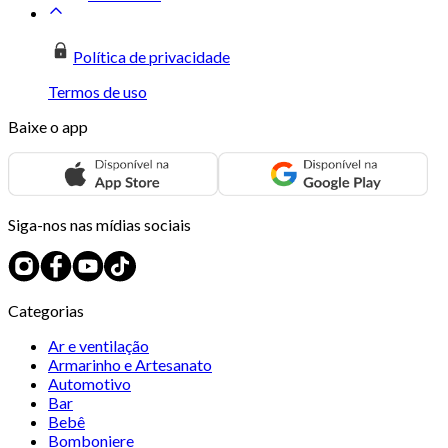
Política de privacidade
Termos de uso
Baixe o app
Siga-nos nas mídias sociais
Categorias
Ar e ventilação
Armarinho e Artesanato
Automotivo
Bar
Bebê
Bomboniere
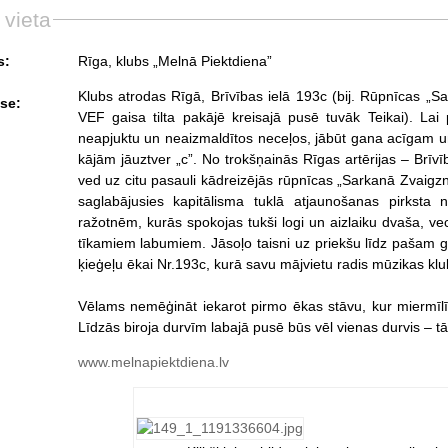
 vieta
s:
Rīga, klubs „Melnā Piektdiena”
Klubs atrodas Rīgā, Brīvības ielā 193c (bij. Rūpnīcas „Sar
se:
VEF gaisa tilta pakājē kreisajā pusē tuvāk Teikai). Lai 
neapjuktu un neaizmaldītos neceļos, jābūt gana acīgam un 
kājām jāuztver „c”. No trokšņainās Rīgas artērijas – Brīvī
ved uz citu pasauli kādreizējās rūpnīcas „Sarkanā Zvaigzn
saglabājusies kapitālisma tuklā atjaunošanas pirksta
ražotnēm, kurās spokojas tukši logi un aizlaiku dvaša, vec
tīkamiem labumiem. Jāsoļo taisni uz priekšu līdz pašam gal
ķieģeļu ēkai Nr.193c, kurā savu mājvietu radis mūzikas kl
Vēlams nemēģināt iekarot pirmo ēkas stāvu, kur miermīlī
Līdzās biroja durvīm labajā pusē būs vēl vienas durvis – tās
www.melnapiektdiena.lv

PROBLEM >>
Full transcription of the material, exact in every line, without images.

YOUR RESPONSE >>
Política de privacidade
Termos de uso
Baixe o app
Siga-nos nas mídias sociais
Categorias
Ar e ventilação
Armarinho e Artesanato
Automotivo
Bar
Bebê
Bomboniere
 vieta
s:
Rīga, klubs „Melnā Piektdiena”
Klubs atrodas Rīgā, Brīvības ielā 193c (bij. Rūpnīcas „Sar
se:
VEF gaisa tilta pakājē kreisajā pusē tuvāk Teikai). Lai 
neapjuktu un neaizmaldītos neceļos, jābūt gana acīgam un 
kājām jāuztver „c”. No trokšņainās Rīgas artērijas – Brīvī
ved uz citu pasauli kādreizējās rūpnīcas „Sarkanā Zvaigzn
saglabājusies kapitālisma tuklā atjaunošanas pirksta
ražotnēm, kurās spokojas tukši logi un aizlaiku dvaša, vec
tīkamiem labumiem. Jāsoļo taisni uz priekšu līdz pašam gal
ķieģeļu ēkai Nr.193c, kurā savu mājvietu radis mūzikas kl
Vēlams nemēģināt iekarot pirmo ēkas stāvu, kur miermīlī
Līdzās biroja durvīm labajā pusē būs vēl vienas durvis – tās
www.melnapiektdiena.lv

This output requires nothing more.